[PATCH dpdk] net/tap: add software MAC address filtering
Stephen Hemminger
stephen at networkplumber.org
Thu Mar 19 23:43:35 CET 2026
On Thu, 19 Mar 2026 23:10:35 +0100
Robin Jarry <rjarry at redhat.com> wrote:
> Linux TAP devices deliver all packets to userspace regardless of the
> PROMISC/ALLMULTI flags on the interface. Add an opt-in "macfilter"
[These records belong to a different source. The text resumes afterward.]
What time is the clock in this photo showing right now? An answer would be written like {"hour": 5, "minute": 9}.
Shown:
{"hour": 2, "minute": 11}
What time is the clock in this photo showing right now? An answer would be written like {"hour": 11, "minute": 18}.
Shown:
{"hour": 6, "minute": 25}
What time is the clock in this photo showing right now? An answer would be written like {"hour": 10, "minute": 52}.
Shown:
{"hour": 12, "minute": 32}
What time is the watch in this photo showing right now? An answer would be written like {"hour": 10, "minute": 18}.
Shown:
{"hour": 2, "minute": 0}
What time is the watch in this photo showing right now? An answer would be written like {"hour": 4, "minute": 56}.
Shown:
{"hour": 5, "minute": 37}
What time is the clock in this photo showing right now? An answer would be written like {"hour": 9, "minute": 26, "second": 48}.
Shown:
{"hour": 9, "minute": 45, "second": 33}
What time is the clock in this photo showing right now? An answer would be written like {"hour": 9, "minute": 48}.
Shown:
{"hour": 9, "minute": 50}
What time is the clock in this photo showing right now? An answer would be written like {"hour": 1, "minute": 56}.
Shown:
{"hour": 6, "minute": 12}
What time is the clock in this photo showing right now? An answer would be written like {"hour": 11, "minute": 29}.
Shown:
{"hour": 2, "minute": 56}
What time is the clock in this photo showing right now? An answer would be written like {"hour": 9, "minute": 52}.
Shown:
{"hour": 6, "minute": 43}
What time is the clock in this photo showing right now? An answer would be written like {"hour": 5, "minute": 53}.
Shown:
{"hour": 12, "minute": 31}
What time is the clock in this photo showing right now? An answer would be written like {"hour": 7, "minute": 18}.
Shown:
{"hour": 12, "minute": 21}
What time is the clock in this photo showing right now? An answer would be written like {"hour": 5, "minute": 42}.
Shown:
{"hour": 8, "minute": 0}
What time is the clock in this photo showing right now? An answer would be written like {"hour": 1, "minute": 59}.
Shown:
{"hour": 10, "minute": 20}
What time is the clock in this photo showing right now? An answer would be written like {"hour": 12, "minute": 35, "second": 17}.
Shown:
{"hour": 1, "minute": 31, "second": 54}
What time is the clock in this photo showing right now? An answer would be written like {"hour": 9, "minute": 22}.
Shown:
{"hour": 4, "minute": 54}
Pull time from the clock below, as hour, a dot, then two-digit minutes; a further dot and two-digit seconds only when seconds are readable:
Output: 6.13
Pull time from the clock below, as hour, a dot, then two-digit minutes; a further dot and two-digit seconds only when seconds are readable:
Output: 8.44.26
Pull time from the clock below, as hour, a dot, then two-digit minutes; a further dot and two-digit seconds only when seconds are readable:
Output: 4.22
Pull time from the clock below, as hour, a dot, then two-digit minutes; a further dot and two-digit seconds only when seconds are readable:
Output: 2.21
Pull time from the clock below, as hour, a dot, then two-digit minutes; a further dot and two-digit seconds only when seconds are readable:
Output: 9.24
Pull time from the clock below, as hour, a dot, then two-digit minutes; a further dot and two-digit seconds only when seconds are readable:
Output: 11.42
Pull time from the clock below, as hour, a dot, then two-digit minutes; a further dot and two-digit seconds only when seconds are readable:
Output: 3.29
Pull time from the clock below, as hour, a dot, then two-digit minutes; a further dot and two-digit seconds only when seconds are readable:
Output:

> devarg that, when enabled, drops received packets whose destination MAC
> does not match any configured unicast or multicast address.
>
> When macfilter is active the receive path checks the destination MAC
> against the device's unicast address table (managed by the ethdev
> layer), the multicast address list (stored by the driver since the
> ethdev layer does not keep a copy), and accepts broadcast
> unconditionally. Promiscuous and all-multicast modes bypass the
> respective checks.
>
> To support multiple unicast addresses via rte_eth_dev_mac_addr_add(),
> allocate mac_addrs with rte_zmalloc (TAP_MAX_MAC_ADDRS=16) instead of
> pointing into dev_private, and advertise the new limit in dev_infos_get.
>
> Dropped packets are reported via per-queue xstats
> (rx_q<N>_mac_filter_drops).
>
> Signed-off-by: Robin Jarry <rjarry at redhat.com>
> ---
> drivers/net/tap/rte_eth_tap.c | 178 ++++++++++++++++++++++++++++++----
> drivers/net/tap/rte_eth_tap.h | 7 ++
> 2 files changed, 167 insertions(+), 18 deletions(-)
>
> diff --git a/drivers/net/tap/rte_eth_tap.c b/drivers/net/tap/rte_eth_tap.c
> index 13e0a23c34a1..f4ea3bc5d160 100644
> --- a/drivers/net/tap/rte_eth_tap.c
> +++ b/drivers/net/tap/rte_eth_tap.c
> @@ -53,11 +53,14 @@
> #define ETH_TAP_MAC_ARG "mac"
> #define ETH_TAP_MAC_FIXED "fixed"
> #define ETH_TAP_PERSIST_ARG "persist"
> +#define ETH_TAP_MAC_FILTER_ARG "macfilter"
>
> #define ETH_TAP_USR_MAC_FMT "xx:xx:xx:xx:xx:xx"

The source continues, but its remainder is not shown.